Kita bukan saja hidup untuk berbahagia di dunia ini tetapi ingin hidup dalam keabadian bersama Tuhan. Namun, kita kadang mengalami cobaan untuk membangun kebahagiaan semu dalam hal kepemilikan, prestasi dan prestise duniawi. Dalam konteks itu, Santo Thomas Aquinas secara gamblang mengingatkan kita bahwa kebahagiaan tidak pernah dapat dicapai melalui harta benda dan segala hal yang bersifat materiil. Kebahagiaan sejati, menurutnya, adalah memandang kemuliaan Tuhan (visio beatifica Dei). Pengetahuan dan hukum tentang kebahagiaan perlu tetapi yang paling penting dan mendasar ialah kita mengejawantahkan pengetahuan dan hukum melalui cinta kasih dan belas kasih kepada sesama.
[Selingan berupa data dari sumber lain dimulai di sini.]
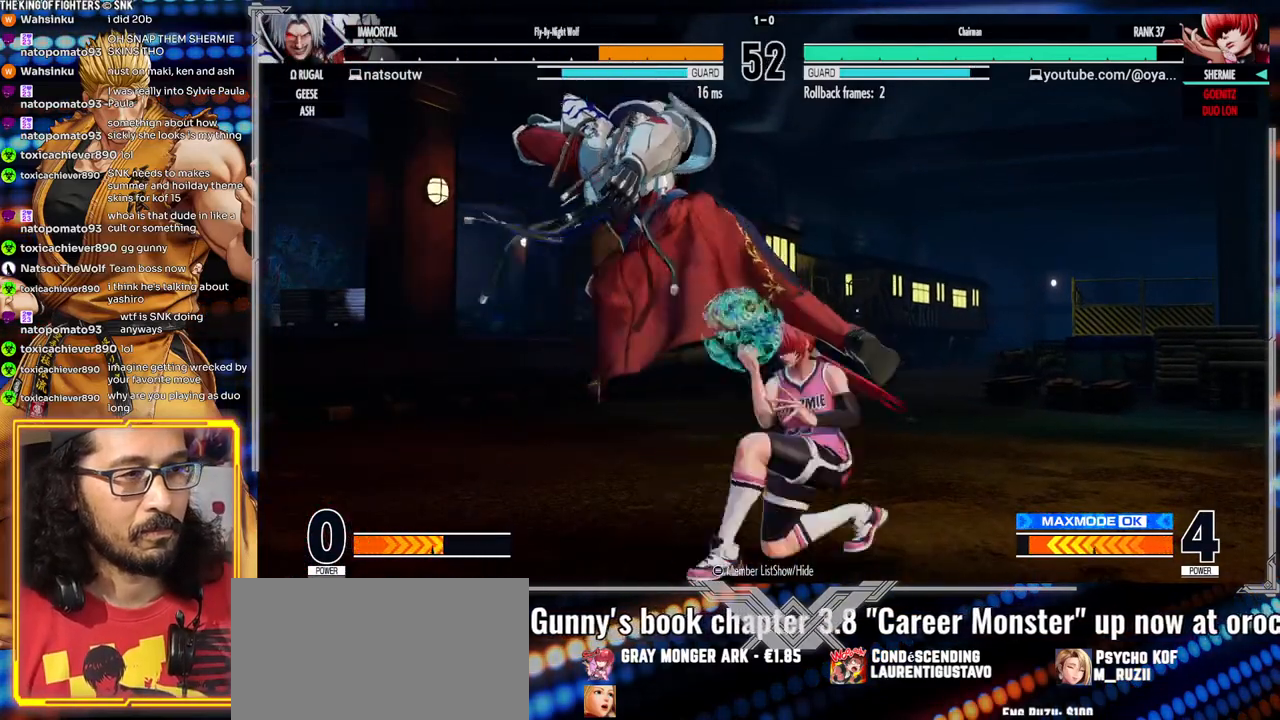
{"dt_ms": 500, "buttons": [], "left_stick": "down-right", "events": []}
Yesus ingin menyadarkan kita bahwa hidup kekal bukan masalah warisan tetapi masalah hubungan. Faktor intinya bukan perbuatan tetapi kondisi hati. Kasih Allah yang telah mengaruniakan hidup dengan menciptakan manusia dan memberikan hukum-hukum-Nya, patut disambut dengan hati penuh syukur dan kasih di pihak manusia. Mungkinkah orang mengalami kasih Allah dan hidup dalam kasih yang riil kepada-Nya namun hatinya tertutup terhadap rintih tangis sesamanya? Tidak, sebab kasih kepada Allah pasti akan mengalir dalam kasih kepada sesama (https://alkitab.sabda.org/commentary.php?passage=Luk%2010:25-37)
Injil menekankan bahwa dalam iman dan ketaatan yang menyelamatkan terkandung belas kasihan bagi mereka yang membutuhkan. Panggilan untuk mengasihi Allah adalah panggilan untuk mengasihi orang lain (https://alkitab.sabda.org/commentary.php?passage=Luk%2010:25-37).
- Hidup baru dan kasih karunia yang Kristus karuniakan bagi mereka yang menerima Dia akan menghasilkan kasih, rahmat, dan belas kasihan bagi mereka yang tertekan dan menderita. Semua orang percaya bertanggung jawab untuk bertindak menurut kasih Roh Kudus yang ada di dalam mereka dan tidak mengeraskan hati mereka.
- Mereka yang menyebut dirinya Kristen, namun hatinya tidak peka terhadap penderitaan dan keperluan orang lain, menyatakan dengan jelas bahwa di dalam diri mereka tidak terdapat hidup kekal (bdk. Luk 10:25-28,31-37; Mat 25:41-46; 1Yoh 3:16-20).
Sebuah tawaran untuk kita renungkan dan mungkin dapat laksanakan adalah membangun dalam Gereja Keuskupan, Paroki, Stasi dan Rukun, yang dapat disebut sebagai “GOOD SAMARITAN”, yaitu orang-orang Samaria yang baik hati dan berbelas kasih kepada sesama.